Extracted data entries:
::::

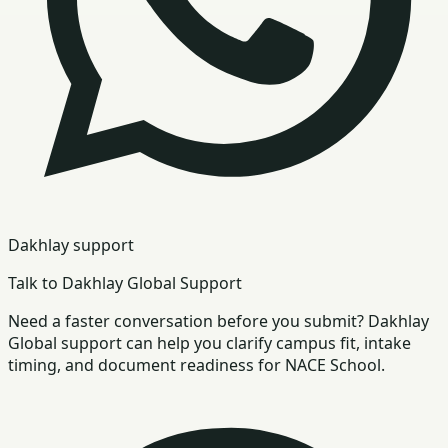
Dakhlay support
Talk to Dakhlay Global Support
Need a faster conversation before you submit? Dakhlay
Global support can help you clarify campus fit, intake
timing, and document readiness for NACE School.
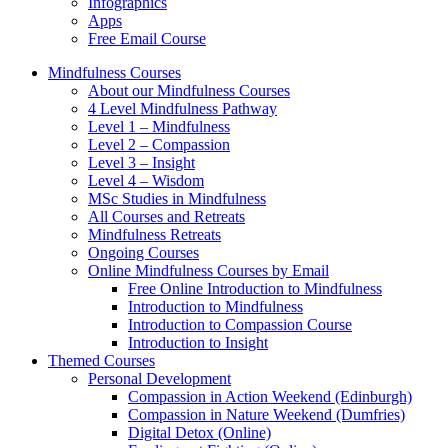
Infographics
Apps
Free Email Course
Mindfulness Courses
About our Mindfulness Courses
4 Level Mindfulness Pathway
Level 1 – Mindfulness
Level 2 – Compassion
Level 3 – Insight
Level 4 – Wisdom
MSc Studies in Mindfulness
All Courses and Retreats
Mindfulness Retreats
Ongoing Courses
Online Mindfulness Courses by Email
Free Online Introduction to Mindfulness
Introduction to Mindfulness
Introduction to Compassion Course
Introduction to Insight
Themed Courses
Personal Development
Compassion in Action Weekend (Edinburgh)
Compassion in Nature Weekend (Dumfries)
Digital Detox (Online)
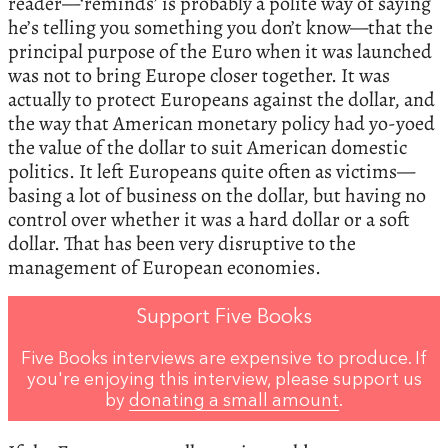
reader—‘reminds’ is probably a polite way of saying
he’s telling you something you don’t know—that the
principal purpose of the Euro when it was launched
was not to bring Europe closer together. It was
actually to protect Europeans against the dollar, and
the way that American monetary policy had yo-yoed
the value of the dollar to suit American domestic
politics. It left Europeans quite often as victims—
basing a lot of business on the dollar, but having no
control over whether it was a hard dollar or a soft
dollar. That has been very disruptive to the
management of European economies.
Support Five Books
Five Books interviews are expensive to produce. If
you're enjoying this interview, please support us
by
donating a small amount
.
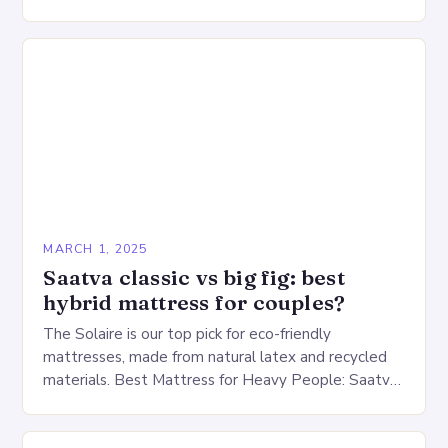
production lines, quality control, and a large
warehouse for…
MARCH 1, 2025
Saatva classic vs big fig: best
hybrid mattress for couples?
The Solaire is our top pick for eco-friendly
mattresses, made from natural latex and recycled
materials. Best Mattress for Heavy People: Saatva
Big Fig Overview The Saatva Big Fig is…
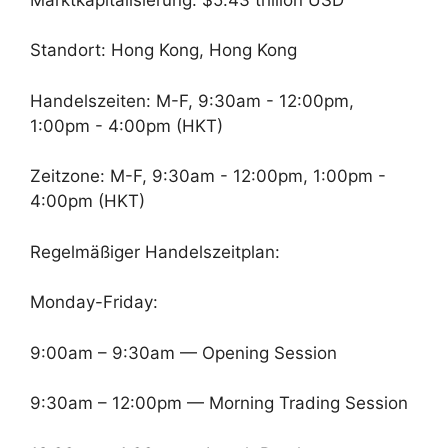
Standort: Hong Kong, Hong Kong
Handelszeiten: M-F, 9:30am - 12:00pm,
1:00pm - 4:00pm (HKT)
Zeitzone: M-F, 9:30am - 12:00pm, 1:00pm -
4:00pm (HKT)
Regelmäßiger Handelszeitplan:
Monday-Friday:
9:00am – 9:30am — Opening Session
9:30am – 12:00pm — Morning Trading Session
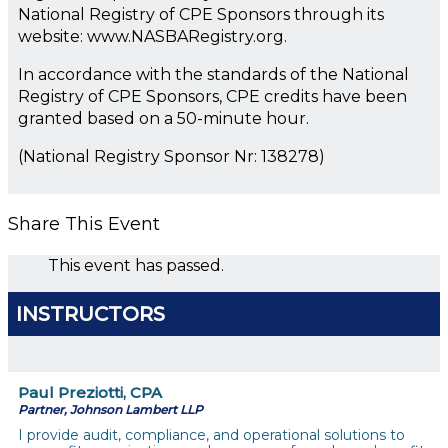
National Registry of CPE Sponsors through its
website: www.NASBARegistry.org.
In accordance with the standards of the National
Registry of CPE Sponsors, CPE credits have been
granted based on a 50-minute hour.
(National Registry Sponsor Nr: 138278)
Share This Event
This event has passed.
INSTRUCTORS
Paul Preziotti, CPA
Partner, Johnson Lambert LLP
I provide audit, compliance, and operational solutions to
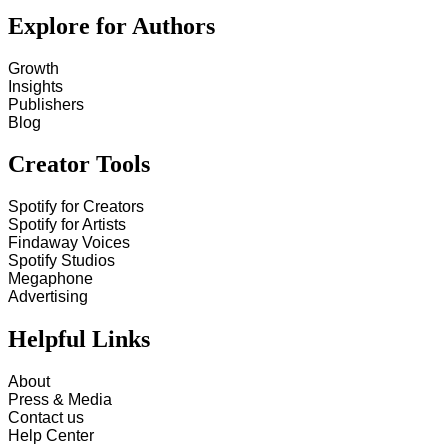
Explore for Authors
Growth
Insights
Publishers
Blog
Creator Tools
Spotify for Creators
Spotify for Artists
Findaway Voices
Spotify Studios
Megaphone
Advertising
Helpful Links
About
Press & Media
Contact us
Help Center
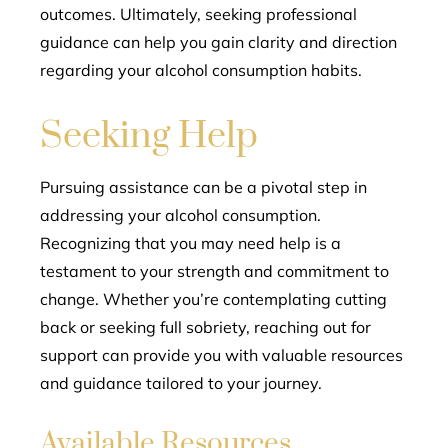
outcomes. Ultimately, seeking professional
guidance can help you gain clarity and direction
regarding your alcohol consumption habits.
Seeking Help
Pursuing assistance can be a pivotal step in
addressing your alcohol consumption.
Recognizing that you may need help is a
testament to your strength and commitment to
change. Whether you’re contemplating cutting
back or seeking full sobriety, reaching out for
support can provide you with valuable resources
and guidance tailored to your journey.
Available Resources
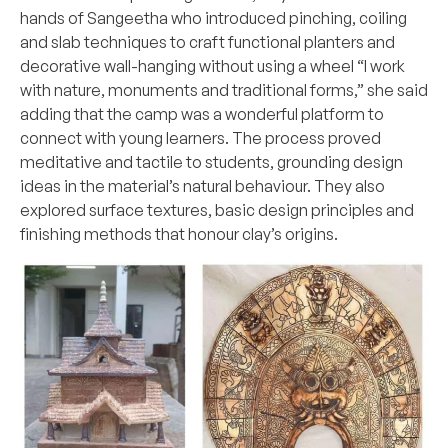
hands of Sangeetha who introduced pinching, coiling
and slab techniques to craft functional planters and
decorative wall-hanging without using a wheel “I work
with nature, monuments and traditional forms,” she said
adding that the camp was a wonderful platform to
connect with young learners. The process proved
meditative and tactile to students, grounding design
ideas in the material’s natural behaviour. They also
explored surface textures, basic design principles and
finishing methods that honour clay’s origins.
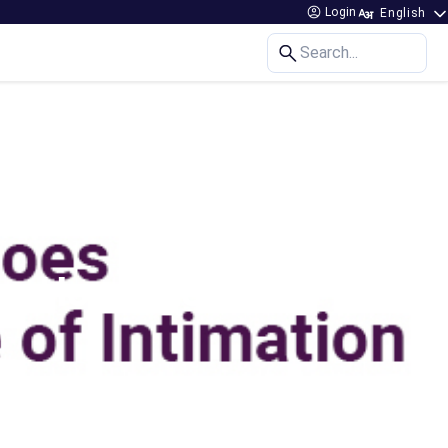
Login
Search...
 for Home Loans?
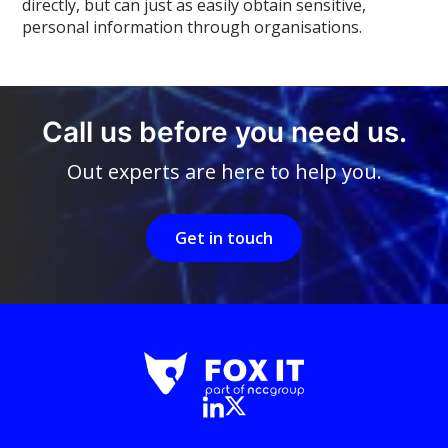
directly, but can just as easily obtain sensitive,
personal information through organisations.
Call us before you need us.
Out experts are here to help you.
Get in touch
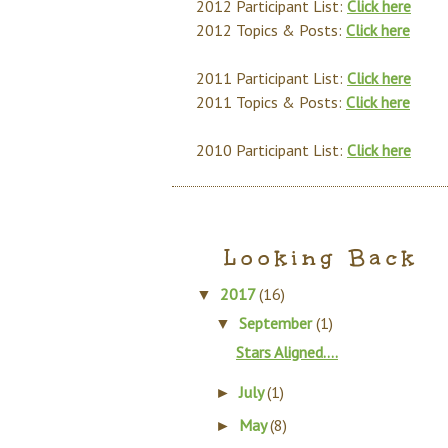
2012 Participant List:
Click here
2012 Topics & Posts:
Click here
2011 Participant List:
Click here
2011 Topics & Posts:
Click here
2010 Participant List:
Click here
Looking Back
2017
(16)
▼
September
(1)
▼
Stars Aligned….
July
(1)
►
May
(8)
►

::::

Please write out all of the lines above word for word, leaving the pictures out of your answer.

## Task answer
Dakhlay support
Talk to Dakhlay Global Support
Need a faster conversation before you submit? Dakhlay
Global support can help you clarify campus fit, intake
timing, and document readiness for NACE School.
Infographics
Apps
Free Email Course
Mindfulness Courses
About our Mindfulness Courses
4 Level Mindfulness Pathway
Level 1 – Mindfulness
Level 2 – Compassion
Level 3 – Insight
Level 4 – Wisdom
MSc Studies in Mindfulness
All Courses and Retreats
Mindfulness Retreats
Ongoing Courses
Online Mindfulness Courses by Email
Free Online Introduction to Mindfulness
Introduction to Mindfulness
Introduction to Compassion Course
Introduction to Insight
Themed Courses
Personal Development
Compassion in Action Weekend (Edinburgh)
Compassion in Nature Weekend (Dumfries)
Digital Detox (Online)
reader—‘reminds’ is probably a polite way of saying
he’s telling you something you don’t know—that the
principal purpose of the Euro when it was launched
was not to bring Europe closer together. It was
actually to protect Europeans against the dollar, and
the way that American monetary policy had yo-yoed
the value of the dollar to suit American domestic
politics. It left Europeans quite often as victims—
basing a lot of business on the dollar, but having no
control over whether it was a hard dollar or a soft
dollar. That has been very disruptive to the
management of European economies.
Support Five Books
Five Books interviews are expensive to produce. If
you're enjoying this interview, please support us
by
donating a small amount
.
production lines, quality control, and a large
warehouse for…
MARCH 1, 2025
Saatva classic vs big fig: best
hybrid mattress for couples?
The Solaire is our top pick for eco-friendly
mattresses, made from natural latex and recycled
materials. Best Mattress for Heavy People: Saatva
Big Fig Overview The Saatva Big Fig is…
Standort: Hong Kong, Hong Kong
Handelszeiten: M-F, 9:30am - 12:00pm,
1:00pm - 4:00pm (HKT)
Zeitzone: M-F, 9:30am - 12:00pm, 1:00pm -
4:00pm (HKT)
Regelmäßiger Handelszeitplan:
Monday-Friday:
9:00am – 9:30am — Opening Session
9:30am – 12:00pm — Morning Trading Session
National Registry of CPE Sponsors through its
website: www.NASBARegistry.org.
In accordance with the standards of the National
Registry of CPE Sponsors, CPE credits have been
granted based on a 50-minute hour.
(National Registry Sponsor Nr: 138278)
Share This Event
This event has passed.
INSTRUCTORS
Paul Preziotti, CPA
Partner, Johnson Lambert LLP
I provide audit, compliance, and operational solutions to
Explore for Authors
Growth
Insights
Publishers
Blog
Creator Tools
Spotify for Creators
Spotify for Artists
Findaway Voices
Spotify Studios
Megaphone
Advertising
Helpful Links
About
Press & Media
Contact us
Help Center
outcomes. Ultimately, seeking professional
guidance can help you gain clarity and direction
regarding your alcohol consumption habits.
Seeking Help
Pursuing assistance can be a pivotal step in
addressing your alcohol consumption.
Recognizing that you may need help is a
testament to your strength and commitment to
change. Whether you’re contemplating cutting
back or seeking full sobriety, reaching out for
support can provide you with valuable resources
and guidance tailored to your journey.
Available Resources
hands of Sangeetha who introduced pinching, coiling
and slab techniques to craft functional planters and
decorative wall-hanging without using a wheel “I work
with nature, monuments and traditional forms,” she said
adding that the camp was a wonderful platform to
connect with young learners. The process proved
meditative and tactile to students, grounding design
ideas in the material’s natural behaviour. They also
explored surface textures, basic design principles and
finishing methods that honour clay’s origins.
Login
Search...
 for Home Loans?
directly, but can just as easily obtain sensitive,
personal information through organisations.
Call us before you need us.
Out experts are here to help you.
Get in touch
2012 Participant List:
Click here
2012 Topics & Posts:
Click here
2011 Participant List:
Click here
2011 Topics & Posts:
Click here
2010 Participant List:
Click here
Looking Back
2017
(16)
▼
September
(1)
▼
Stars Aligned….
July
(1)
►
May
(8)
►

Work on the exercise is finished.